You may notice that this particular olive tree is quite slender and doesn’t look old enough. That’s because the tree reportedly spawned from a branch from the original sacred olive tree that was partly destroyed during World War II.
Monkey Attacks the King of Greece in Athens
Perhaps the most peculiar story that takes place in Athens is the factual monkey attack against King Alexander of Greece in 1920. King Alexander was a 27-year-old who was stripped of his powers by the liberal party of Greece and who was used as a “puppet-king”, according to historians.
One day, he decided to take one of his long walks with his dog in nature. Some say that he took his walk in the Royal Gardens of Athens that are now known as “National Gardens”. Others suggest that he took his walk in Tatoi Forest which surrounded the estate of the former Greek Royal Family.
During his walk, Alexander came face to face with two… monkeys that got scared by the barks of his dog. One of the monkeys tried to attack his dog, while the other ran towards the king and bit him on his leg. The wound didn’t seem serious at first. However, it soon got infected by bacteria, leading to sepsis. The doctors could save him by amputating his leg, however, this option was denied. An amputated king would give off a weak image of Greece, according to those in power.
The event was so peculiar that rumors started spreading. Some believed that the monkey attack was an assassination that was carefully planned by his opponents. Monkeys are not native in Greece after all. It is said that they belonged to the botanist who took care of the National Gardens and the Forest of Tatoi. He has imported them from Africa and kept them as pets.

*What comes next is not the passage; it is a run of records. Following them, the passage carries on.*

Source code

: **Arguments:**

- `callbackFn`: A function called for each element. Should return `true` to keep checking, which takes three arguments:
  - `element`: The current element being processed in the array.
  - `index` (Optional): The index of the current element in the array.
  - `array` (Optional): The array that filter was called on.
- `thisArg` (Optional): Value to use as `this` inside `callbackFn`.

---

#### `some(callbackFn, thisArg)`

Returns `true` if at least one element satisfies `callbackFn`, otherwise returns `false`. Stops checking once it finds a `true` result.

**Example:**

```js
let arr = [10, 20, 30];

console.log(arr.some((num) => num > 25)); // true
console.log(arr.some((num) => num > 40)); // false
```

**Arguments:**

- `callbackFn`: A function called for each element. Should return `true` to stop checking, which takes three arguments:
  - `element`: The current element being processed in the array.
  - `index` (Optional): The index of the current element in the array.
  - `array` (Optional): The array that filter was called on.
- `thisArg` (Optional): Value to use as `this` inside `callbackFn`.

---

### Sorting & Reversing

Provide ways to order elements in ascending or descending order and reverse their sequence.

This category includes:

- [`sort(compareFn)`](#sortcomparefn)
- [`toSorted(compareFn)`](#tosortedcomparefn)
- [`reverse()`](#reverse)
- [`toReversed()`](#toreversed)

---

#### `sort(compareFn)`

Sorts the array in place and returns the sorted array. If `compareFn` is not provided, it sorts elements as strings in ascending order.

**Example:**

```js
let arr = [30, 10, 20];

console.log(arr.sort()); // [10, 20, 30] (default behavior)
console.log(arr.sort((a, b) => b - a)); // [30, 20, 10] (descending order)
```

The attack occurred during the years of the Greco-Turkish War which aimed at regaining regions in Asia Minor that were part of the Byzantine Empire. According to historians, this attack ended up creating a political turmoil that resulted in the Great Fire of Smyrna two years later. As well as the exchange of populations between the two countries, with the exodus of Greek refugees to mainland Greece. This is why Winston Churchill once wrote that: “it is perhaps no exaggeration to remark that a quarter of a million persons died of this monkey’s bite.”